Ethically, biobanks have raised questions on privacy, research ethics, and medical ethics. While viewpoints on these ethics are varied, the general consensus is that strong ethical guidelines and policies are needed for the purposes of operating a biobank, as failing to do so can be detrimental to biobanks themselves, as well populations that allow biobanks to open in their local communities.

History

Before the 1990s, scientists and researchers would themselves have to collect biological samples for each experiment they did. There was no unified system of sharing that was readily available to them. The effects of this could most easily be seen in the field of genetics, where scientists relied on prior research of a given sample to inform them of what areas to explore or tests to conduct regarding their own unique samples.

Eventually, this changed due to the realization that while diseases and disorders have genetic component, very few of them owe their manifestation to a single defective gene -- rather, they are caused by multiple genetic factors occurring on a multitude of different genes. As a result of this discovery, it was realized that it was necessary to perform genome-wide scans of a given biological sample vs the one-off genetic analysis of individual genes.

Around the time that this was happening, technological advances made it possible for the mass sharing of information. Thus, when data was collected, scientists doing genetic analysis found that they could coordinate their research efforts and have their work contribute to a larger body of knowledge in the field of genetics itself, thus allowing researchers the world over to access information derived from each other's work. Where before, genetics research was originally limited to a single laboratory or institution, now it was placed into unified and networked databases that the scientific community could access instantaneously with nothing more than an internet connection and computer. These were the world's first biobanks.

The development of these biobanks was far reaching. The sharing of the data derived from widespread sharing of genome-wide scanning led to the discovery of many single-nucleotide polymorphisms -- basically genetic variants. Indeed, in the ten years following the implementation of genome wide scans and the biobanking system, the number of discovered polymorphisms increased by a factor of fifty.

However, this didn't solve every problem. The first biobanks were storehouses for genetic information and research results. Another important area for biological research though, was that of phenotypic data. While genetic data can be gathered through a blood, saliva, or other biological sample, phenotypic data has to be collected through physical observation and examination of the subject that a given genetic sample can be derived from. This data includes information derived from interviews, physical assessment, review of medical history, or any other source of data that cannot be derived solely from a subject's genetic material.

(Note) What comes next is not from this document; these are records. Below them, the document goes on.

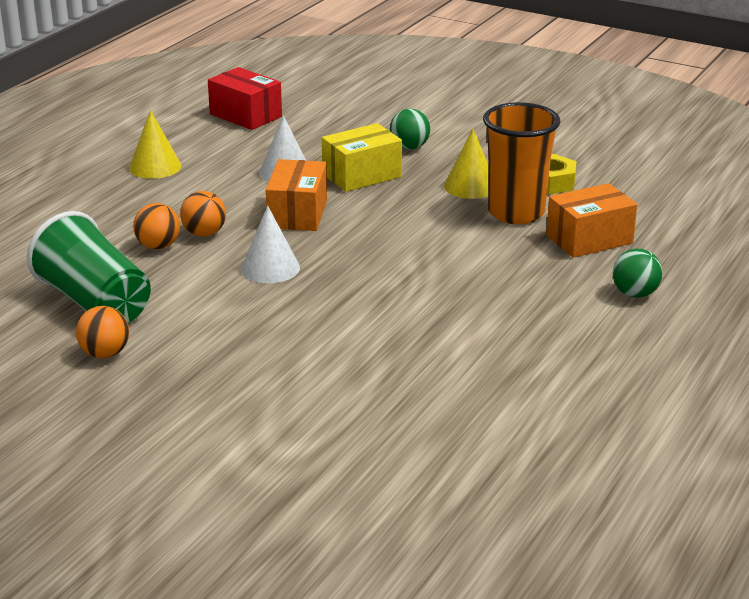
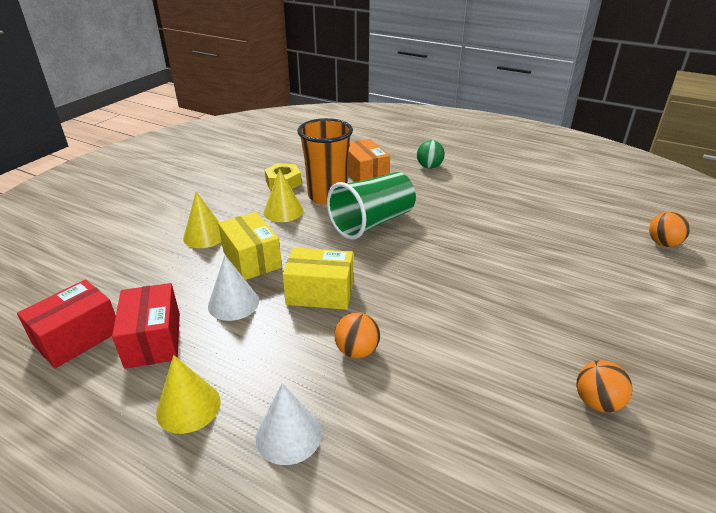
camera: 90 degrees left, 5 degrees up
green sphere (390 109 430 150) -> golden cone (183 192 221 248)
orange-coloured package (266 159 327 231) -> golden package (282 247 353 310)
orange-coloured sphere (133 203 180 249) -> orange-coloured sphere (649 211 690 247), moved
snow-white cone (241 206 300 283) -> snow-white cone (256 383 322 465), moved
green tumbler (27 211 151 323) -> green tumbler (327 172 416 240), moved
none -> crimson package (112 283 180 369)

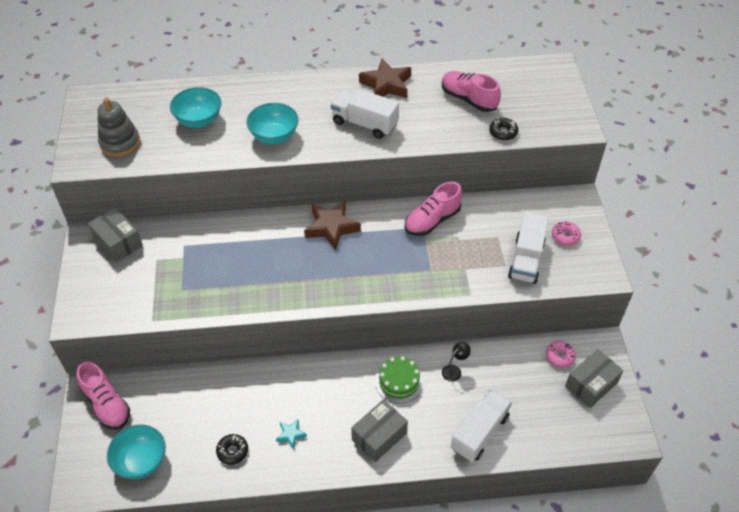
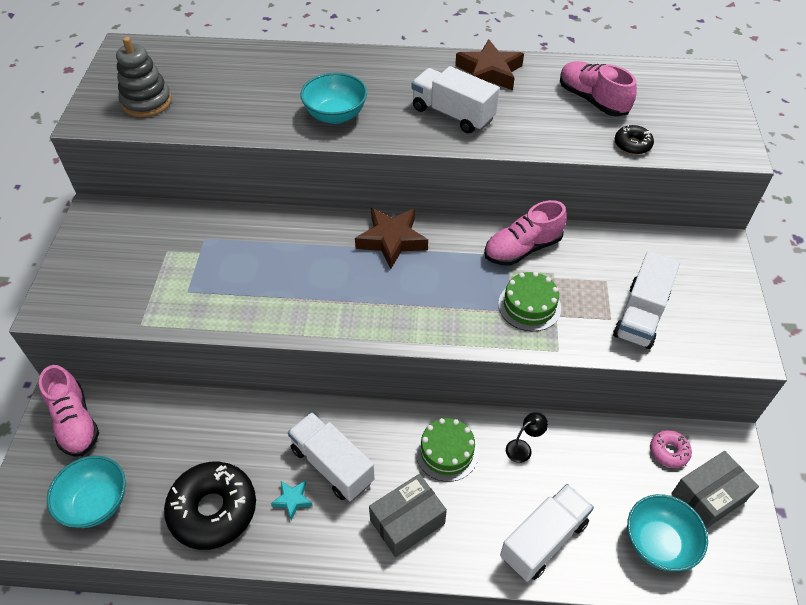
camera: 10 degrees right, 0 degrees up
turquoise serving bowl (170 87 221 128) -> turquoise serving bowl (627 494 708 572), moved
grey package (88 207 143 263) -> none
rose-pink doughnut (552 221 581 246) -> none
ebony doughnut (216 434 248 465) -> ebony doughnut (164 461 256 550), x2.11
none -> green layer cake (498 272 561 331)
none -> snow-white toy truck (288 412 375 501)

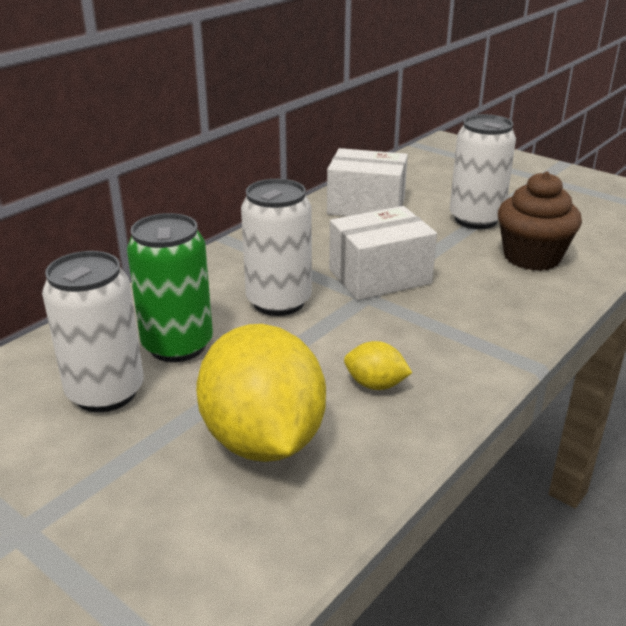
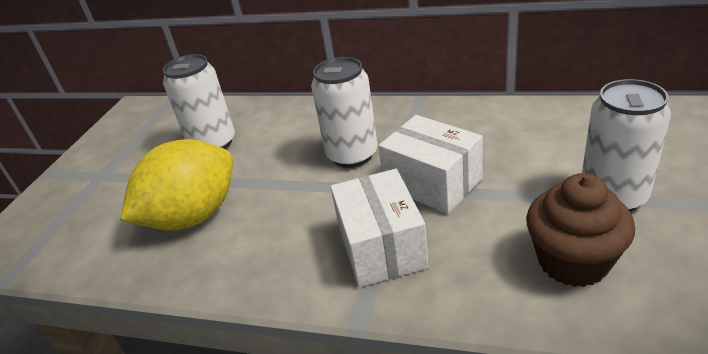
camera: 70 degrees right, 5 degrees up
snow-white package (327 148 408 216) -> snow-white package (330 169 429 287), moved
green tin (127 213 213 362) -> none
golden citrus fruit (344 341 412 390) -> none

Moreover, due to the nature of how phenotypic data is gathered, there were (and are) ethical considerations as to the rights of the subjects that data is derived from. These considerations became especially pertinent as biobanks began collecting phenotypic data and connecting it to genotypic data for the purposes of research and data sharing among scientists and institutions.[1]

References

  1. Greely, H. T. (2007). "The Uneasy Ethical and Legal Underpinnings of Large-Scale Genomic Biobanks". Annual Review of Genomics and Human Genetics 8: 343–364. doi:10.1146/annurev.genom.7.080505.115721. PMID 17550341.